Just to be perfectly clear, there was no mention of 50% bee kills that I
can recall. There was mention of 50% winter losses and poor surviving
colonies.
Here is what went down. Some on this list were using Alberta as an
example of a region where bees are thriving in spite of widespread us of
neonics. That observation was used to "prove" that neonic seed
treatments are harmless to bees.
Not so fast, I said. Alberta is such a fantastic summer pasture that it
would take a big hit to be noticeable in summer performance, especially
since there are so many confounding factors and no controls.
I also said that a small impact would be unnoticeable, but could be an
economic load. I did not say there was, but just that we would not know
if there was -- or wasn't.
The real test of bee fitness is an Alberta winter. Alberta is not
hospitable to bees and if not for beekeepers and constant imports, both
legal and otherwise, beekeeping would be in rapid decline here,
especially in the North.
Not every winter is bitterly cold. There have been winters when I never
plugged in a vehicle and others where we had minus forty for over a week
at a time. Some winters we have no snow and are barbecuing in
shirtsleeves on New Years Day and others when we mostly stay indoors
except to shovel snow.
Every so often we get a winter that really tests our bees' fitness. That
is where any weakness would show up, not in summer and not in an easy
winter.
Last winter was such a winter, It was early and cold and it was long.
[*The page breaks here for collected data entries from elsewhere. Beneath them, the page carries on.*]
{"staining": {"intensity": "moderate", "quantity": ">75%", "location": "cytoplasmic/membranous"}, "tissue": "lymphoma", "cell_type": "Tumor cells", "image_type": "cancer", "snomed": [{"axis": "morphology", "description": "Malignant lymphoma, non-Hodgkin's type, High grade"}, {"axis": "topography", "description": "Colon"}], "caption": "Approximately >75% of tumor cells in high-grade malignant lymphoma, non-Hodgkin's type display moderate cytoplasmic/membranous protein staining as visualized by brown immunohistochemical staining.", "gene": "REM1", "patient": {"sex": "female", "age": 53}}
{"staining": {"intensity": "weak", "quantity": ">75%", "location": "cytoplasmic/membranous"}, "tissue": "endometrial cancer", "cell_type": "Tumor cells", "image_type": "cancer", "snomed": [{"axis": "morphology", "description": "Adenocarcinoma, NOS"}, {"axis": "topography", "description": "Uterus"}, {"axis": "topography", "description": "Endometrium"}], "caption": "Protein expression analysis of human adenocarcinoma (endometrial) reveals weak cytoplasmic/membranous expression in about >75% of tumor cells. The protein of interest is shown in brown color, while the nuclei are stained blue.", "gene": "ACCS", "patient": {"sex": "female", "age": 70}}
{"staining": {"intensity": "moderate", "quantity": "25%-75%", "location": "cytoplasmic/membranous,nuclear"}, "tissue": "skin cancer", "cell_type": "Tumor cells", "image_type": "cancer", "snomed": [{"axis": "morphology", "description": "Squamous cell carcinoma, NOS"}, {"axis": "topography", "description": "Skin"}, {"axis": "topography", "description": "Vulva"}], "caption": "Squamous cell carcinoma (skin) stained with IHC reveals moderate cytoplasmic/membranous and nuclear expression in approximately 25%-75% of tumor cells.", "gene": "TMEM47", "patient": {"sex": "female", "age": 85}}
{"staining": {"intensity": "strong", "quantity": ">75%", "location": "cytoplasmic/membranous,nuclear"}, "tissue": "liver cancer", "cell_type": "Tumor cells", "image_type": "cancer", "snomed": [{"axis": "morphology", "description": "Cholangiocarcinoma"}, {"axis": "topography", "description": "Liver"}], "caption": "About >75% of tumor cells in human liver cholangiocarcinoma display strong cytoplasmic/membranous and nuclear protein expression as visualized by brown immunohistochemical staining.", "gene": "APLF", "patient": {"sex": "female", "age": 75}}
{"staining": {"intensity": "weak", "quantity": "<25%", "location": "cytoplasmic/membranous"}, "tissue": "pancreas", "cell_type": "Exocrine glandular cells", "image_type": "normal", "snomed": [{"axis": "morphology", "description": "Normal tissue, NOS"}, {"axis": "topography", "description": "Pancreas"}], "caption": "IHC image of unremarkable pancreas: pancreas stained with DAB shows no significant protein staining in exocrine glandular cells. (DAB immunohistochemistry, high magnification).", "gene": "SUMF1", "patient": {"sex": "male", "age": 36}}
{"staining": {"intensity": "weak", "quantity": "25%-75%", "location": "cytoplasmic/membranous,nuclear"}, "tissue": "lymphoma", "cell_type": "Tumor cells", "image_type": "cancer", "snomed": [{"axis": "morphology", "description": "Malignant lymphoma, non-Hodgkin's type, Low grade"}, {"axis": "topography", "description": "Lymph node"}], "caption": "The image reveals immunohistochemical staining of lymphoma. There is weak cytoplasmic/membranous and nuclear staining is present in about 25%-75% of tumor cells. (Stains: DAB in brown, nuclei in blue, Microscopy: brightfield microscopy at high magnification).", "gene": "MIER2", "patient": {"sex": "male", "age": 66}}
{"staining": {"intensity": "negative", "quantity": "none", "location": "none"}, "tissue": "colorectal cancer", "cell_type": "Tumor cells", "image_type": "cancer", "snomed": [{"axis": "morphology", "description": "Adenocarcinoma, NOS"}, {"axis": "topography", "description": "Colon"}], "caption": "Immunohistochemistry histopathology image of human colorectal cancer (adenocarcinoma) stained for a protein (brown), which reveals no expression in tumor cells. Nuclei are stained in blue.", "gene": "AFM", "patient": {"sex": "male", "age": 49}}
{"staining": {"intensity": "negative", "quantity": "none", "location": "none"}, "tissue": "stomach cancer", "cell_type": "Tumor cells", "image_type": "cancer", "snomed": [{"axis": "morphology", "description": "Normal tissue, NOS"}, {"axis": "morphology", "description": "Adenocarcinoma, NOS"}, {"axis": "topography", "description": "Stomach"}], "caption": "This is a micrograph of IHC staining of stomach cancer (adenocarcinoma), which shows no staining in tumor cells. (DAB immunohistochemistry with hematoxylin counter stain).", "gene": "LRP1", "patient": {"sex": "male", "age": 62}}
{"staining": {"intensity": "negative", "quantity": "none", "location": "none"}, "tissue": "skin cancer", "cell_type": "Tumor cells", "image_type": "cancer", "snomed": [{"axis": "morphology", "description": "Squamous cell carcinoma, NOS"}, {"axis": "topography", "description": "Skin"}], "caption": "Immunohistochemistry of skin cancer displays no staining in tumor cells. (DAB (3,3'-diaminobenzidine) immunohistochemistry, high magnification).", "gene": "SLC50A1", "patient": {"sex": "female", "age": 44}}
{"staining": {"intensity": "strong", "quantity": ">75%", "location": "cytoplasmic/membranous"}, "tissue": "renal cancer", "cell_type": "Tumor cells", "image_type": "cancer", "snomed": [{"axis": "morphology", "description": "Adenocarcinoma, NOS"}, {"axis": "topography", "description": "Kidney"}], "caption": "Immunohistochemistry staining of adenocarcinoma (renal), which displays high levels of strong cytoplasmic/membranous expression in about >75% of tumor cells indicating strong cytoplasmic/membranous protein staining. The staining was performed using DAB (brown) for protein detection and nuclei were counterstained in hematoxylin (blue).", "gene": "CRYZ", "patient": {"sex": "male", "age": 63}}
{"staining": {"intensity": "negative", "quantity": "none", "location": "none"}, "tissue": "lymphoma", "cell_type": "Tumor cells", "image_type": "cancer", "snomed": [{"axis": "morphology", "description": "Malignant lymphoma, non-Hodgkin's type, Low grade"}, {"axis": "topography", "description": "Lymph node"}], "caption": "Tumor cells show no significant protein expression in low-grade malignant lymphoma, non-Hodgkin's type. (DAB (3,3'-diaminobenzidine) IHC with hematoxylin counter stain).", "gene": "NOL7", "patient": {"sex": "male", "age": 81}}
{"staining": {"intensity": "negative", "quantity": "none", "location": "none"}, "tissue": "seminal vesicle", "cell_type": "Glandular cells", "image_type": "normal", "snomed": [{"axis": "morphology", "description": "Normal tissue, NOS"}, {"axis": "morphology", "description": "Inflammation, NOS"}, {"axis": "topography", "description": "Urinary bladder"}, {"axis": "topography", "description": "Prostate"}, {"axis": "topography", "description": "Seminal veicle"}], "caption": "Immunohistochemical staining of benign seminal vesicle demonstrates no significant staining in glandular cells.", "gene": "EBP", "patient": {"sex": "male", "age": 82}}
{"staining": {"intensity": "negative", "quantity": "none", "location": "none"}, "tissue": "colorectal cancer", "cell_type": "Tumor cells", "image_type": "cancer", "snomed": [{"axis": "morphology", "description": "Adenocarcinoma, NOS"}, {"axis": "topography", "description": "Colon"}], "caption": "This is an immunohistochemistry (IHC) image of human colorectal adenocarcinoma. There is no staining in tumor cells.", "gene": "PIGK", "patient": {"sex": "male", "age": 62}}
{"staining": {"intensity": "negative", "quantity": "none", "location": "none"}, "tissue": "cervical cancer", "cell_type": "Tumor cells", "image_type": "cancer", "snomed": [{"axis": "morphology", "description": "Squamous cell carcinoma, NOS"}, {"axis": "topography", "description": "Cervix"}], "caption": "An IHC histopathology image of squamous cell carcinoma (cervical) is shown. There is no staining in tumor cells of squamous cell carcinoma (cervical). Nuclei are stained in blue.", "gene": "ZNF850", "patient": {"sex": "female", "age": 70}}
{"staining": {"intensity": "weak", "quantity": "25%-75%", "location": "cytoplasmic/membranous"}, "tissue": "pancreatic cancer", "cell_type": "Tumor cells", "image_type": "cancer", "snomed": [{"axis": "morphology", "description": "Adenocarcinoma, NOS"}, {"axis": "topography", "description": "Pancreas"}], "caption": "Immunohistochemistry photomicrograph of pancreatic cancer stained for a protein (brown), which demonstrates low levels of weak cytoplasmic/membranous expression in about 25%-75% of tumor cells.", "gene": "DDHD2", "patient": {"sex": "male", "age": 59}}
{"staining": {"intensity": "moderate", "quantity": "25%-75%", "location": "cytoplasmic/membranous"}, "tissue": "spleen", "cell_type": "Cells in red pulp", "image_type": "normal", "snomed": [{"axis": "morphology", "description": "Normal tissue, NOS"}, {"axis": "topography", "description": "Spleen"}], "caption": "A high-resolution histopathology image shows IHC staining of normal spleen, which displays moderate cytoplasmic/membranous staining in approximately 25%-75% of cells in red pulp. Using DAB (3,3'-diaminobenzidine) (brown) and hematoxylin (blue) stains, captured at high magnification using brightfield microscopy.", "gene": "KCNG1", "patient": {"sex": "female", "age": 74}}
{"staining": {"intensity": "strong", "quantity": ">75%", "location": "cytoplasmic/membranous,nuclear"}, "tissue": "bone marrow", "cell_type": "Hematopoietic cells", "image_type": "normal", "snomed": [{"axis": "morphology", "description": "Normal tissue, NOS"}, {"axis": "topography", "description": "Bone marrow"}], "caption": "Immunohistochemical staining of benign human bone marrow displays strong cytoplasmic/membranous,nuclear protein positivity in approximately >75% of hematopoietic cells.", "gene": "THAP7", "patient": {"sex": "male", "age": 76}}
Moreover, the spring was very slow coming and bees were under snow when
the first counts were being made, leading to false optimism, further
testing the hives.
Even beekeepers who had done everything "right" suffered unusual losses.
Of course there are always exceptions, but as the spring unfolded, the
story got worse.
Anyhow, the point of this whole matter is simply that Alberta beekeeping
does not prove anything in regard to neonics except that most bees do
quite well on neonic treated canola in summer and if there is any
effect, it is not apparent, especially as there is no way to compare and
crops typically range widely from year to year and place to place.
That is not the same thing as saying there is no effect. I simply do
not know and neither can anyone else.